Read about how Israel’s new restrictions on N.G.O.s make it even more difficult for humanitarian aid to reach Gazans
Complete Article at The New Yorker: https://newyorkermag.visitlink.me/huUHZP
Archived version of the article from June 16, 2026 at the Wayback Machine below the cut. Photos not included.
How a New Israeli Policy Cuts Off Humanitarian Aid in Gaza
Months into the ceasefire, Israeli officials barred thirty-seven international N.G.O.s. A Doctors Without Borders clinic is carrying on without antibiotics, or even chairs for patients.
By Clayton Dalton
May 15, 2026
On a hazy morning in November, a group of aid workers with Médecins Sans Frontières (M.S.F.), known in English as Doctors Without Borders, crossed into Gaza for a two-month mission. Jennifer Hulse, an emergency physician from the U.K., led a medical team. “We all had as many bags as we could physically carry,” Hulse said. Inside were essential supplies such as surgical tools and engine oil for generators. Her assignment was to help the Gaza Health Ministry restore access to health care in the north, where Israeli attacks had flattened nearly every building in sight.
The team first spent several days at Gaza’s sole remaining hospital focussed on pediatrics—Al-Rantisi, in Gaza City, which was barely operational after Israeli air strikes. The roof had collapsed in places. Doctors were seeing patients in a waiting room with only a few cots. “It was very cold, even inside the buildings,” Hulse told me. When a storm blew through, she mistook thunderclaps for explosions. She learned that parents sometimes arrived with the bodies of infants who seemed to have died of hypothermia. Her team quickly put together a plan to help coördinate repairs, secure new electrical generators, implement a triage system, and organize trainings for staff. “We were just trying to get it functional again,” she said.

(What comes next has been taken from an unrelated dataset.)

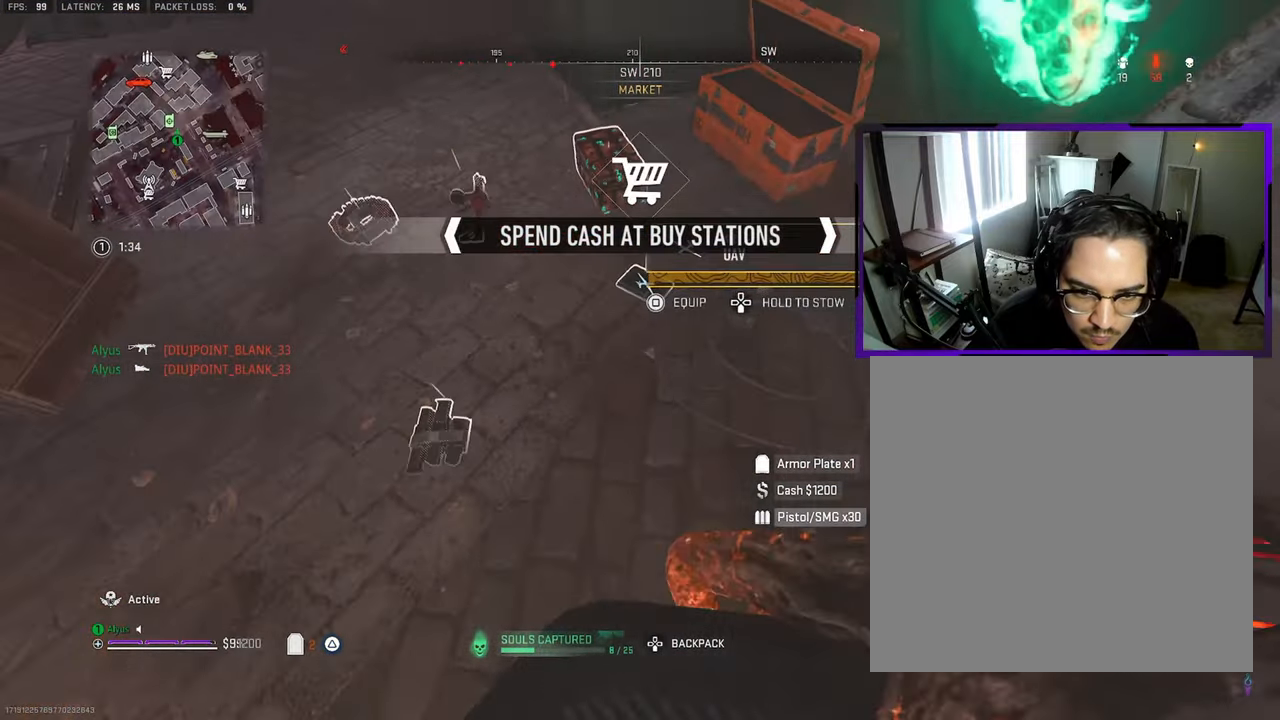
{"buttons": ["TRIANGLE"], "left_stick": "up-left", "right_stick": "up-left", "events": [[133, "left_stick", "down-right"], [183, "SQUARE", "down"], [183, "left_stick", "down"], [283, "SQUARE", "up"], [383, "left_stick", "left"], [433, "left_stick", "up-left"], [466, "right_stick", "up-left"]]}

Next, Hulse travelled to Jabalia, in the northern reaches of the Gaza Strip, where the situation was even worse. She was driven through rutted streets in which not a single building remained intact. The area had previously been served by several health-care facilities, including a primary-care center—now destroyed—and the Indonesian Hospital, which I visited during a temporary ceasefire, in early 2025. But this past October, as part of another ceasefire agreement brokered by the Trump Administration, Israeli forces effectively divided Gaza in two, pushing the population toward the sea. Nearly all of the surviving health-care facilities in the northernmost area fell on the wrong side of the partition. “No one can reach them now,” Hulse said. To get proper medical care, she went on, an injured person would have to make it to a crossroads and flag down a donkey cart to Gaza City, which could take hours. As a stopgap, the M.S.F. team and Gaza’s health ministry had decided to open a temporary clinic in the area.

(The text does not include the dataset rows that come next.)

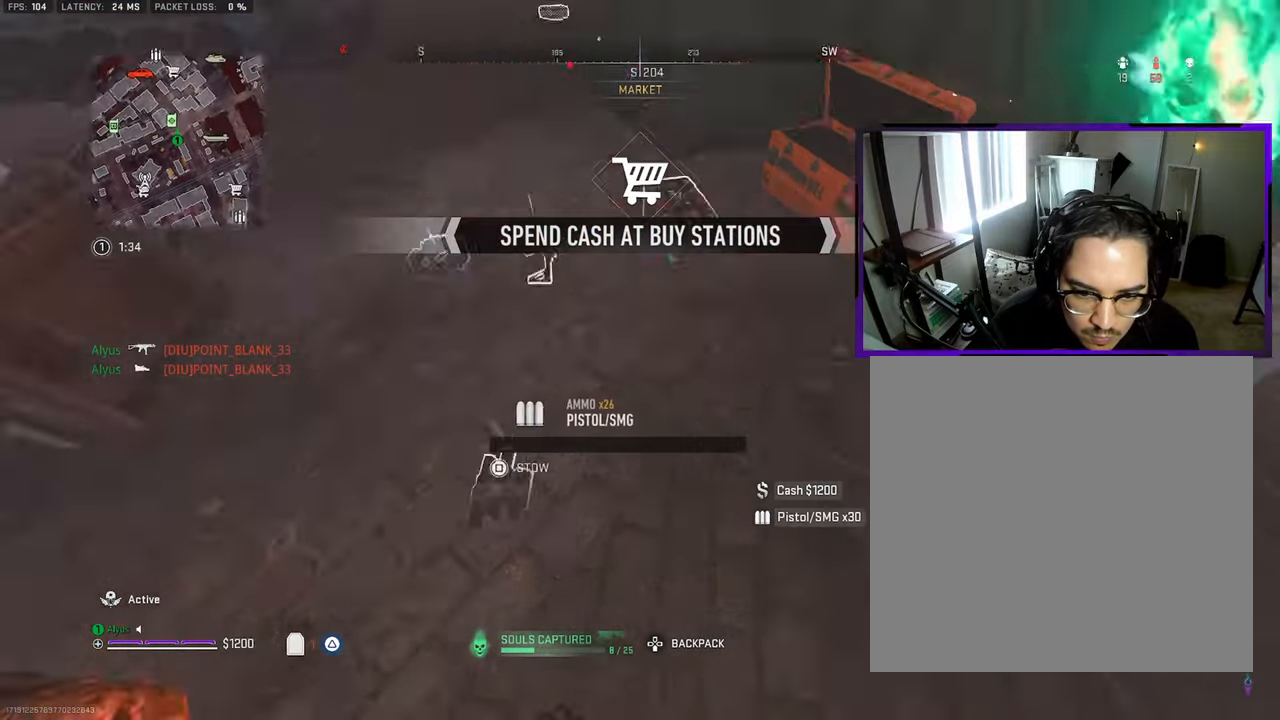
{"buttons": ["TRIANGLE", "L3"], "left_stick": "up", "right_stick": "down-right", "events": [[116, "right_stick", "up"], [133, "left_stick", "up"], [183, "L3", "down"], [250, "right_stick", "center"], [300, "L3", "up"], [416, "right_stick", "down-right"], [433, "L3", "down"]]}
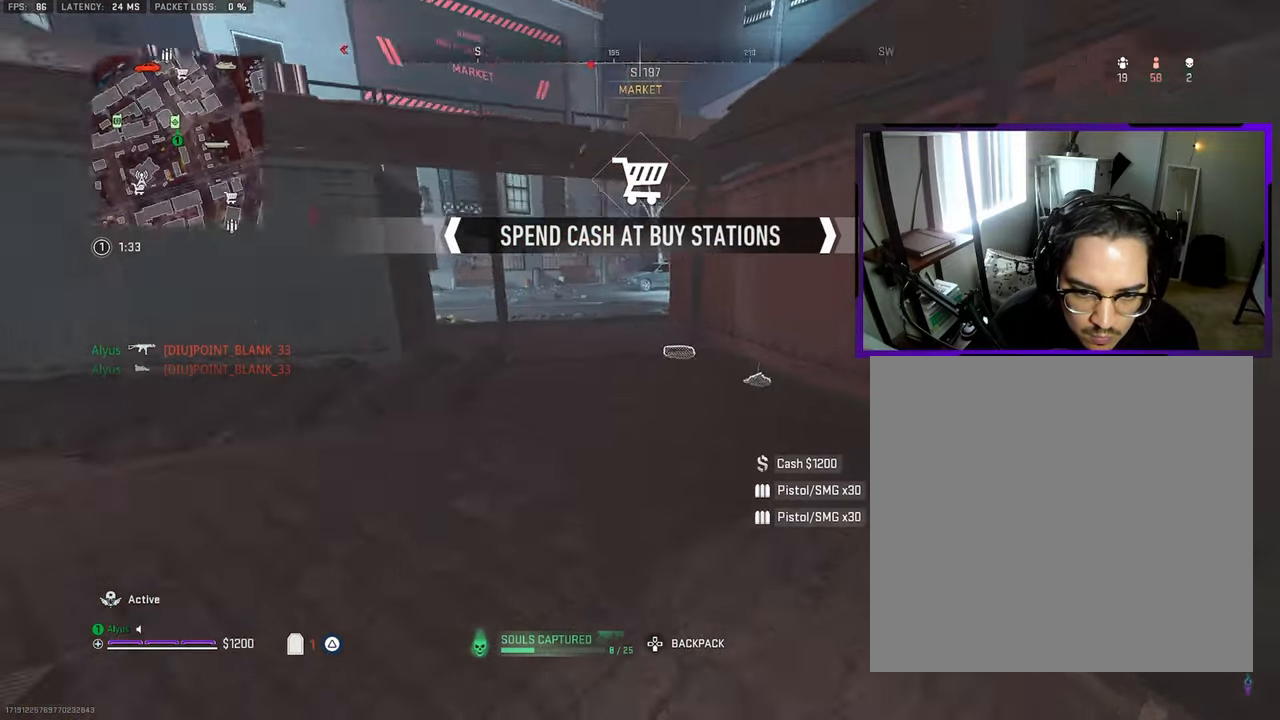
{"buttons": [], "left_stick": "up-right", "right_stick": "left", "events": [[50, "L3", "up"], [50, "right_stick", "center"], [166, "L3", "down"], [250, "L3", "up"], [300, "left_stick", "up-right"], [350, "L3", "down"], [383, "TRIANGLE", "up"], [383, "right_stick", "left"], [467, "L3", "up"]]}
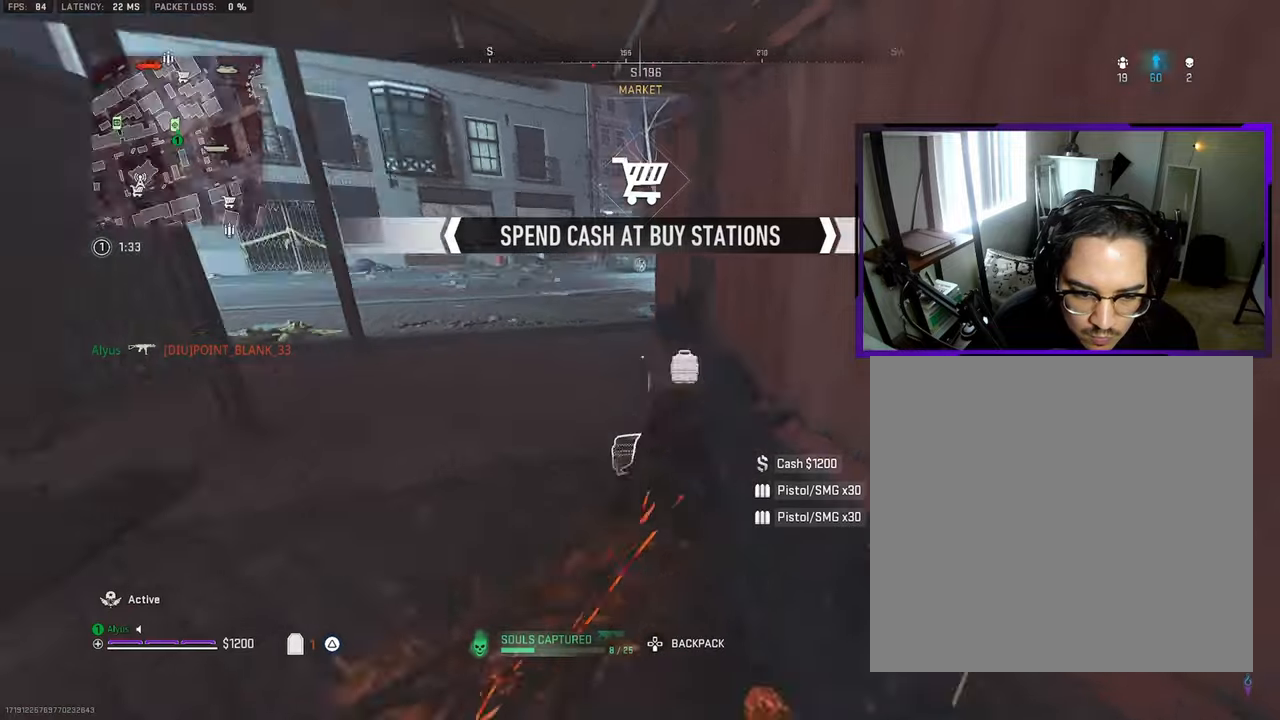
{"buttons": [], "left_stick": "down", "right_stick": "down-right", "events": [[33, "TRIANGLE", "down"], [117, "TRIANGLE", "up"], [117, "left_stick", "up"], [200, "L3", "down"], [200, "right_stick", "center"], [267, "L3", "up"], [267, "left_stick", "down"], [267, "right_stick", "down-right"]]}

Hulse and her colleagues spent several days searching for a suitable location. At one point, she saw a group of children playing on what had once been the roof of a building. They climbed into a cardboard box and slid down the sloped surface as though they were sledding. “There was nothing, absolutely nothing,” she told me. “Even finding a flat piece of ground that wasn’t covered in rubble was difficult.” Still, within a few weeks, they picked a spot, dug latrines, installed generators and water tanks, and erected tents. The clinic was close to the partition, where Israeli soldiers often fired their weapons. The team piled sandbags around the perimeter for protection.
The temporary clinic opened after Christmas, and soon they were seeing up to four hundred patients a day. The staff did their best to treat all sorts of conditions: infections, heart attacks, diarrhea, gunshot wounds, shrapnel injuries. “It was a tiny clinic amid the rubble, and we didn’t always have the medications we needed,” Hulse said. “But people were still so grateful for it.” Meanwhile, about a kilometre away, workers began clearing debris from the old site of the primary-care center, making room for a permanent replacement.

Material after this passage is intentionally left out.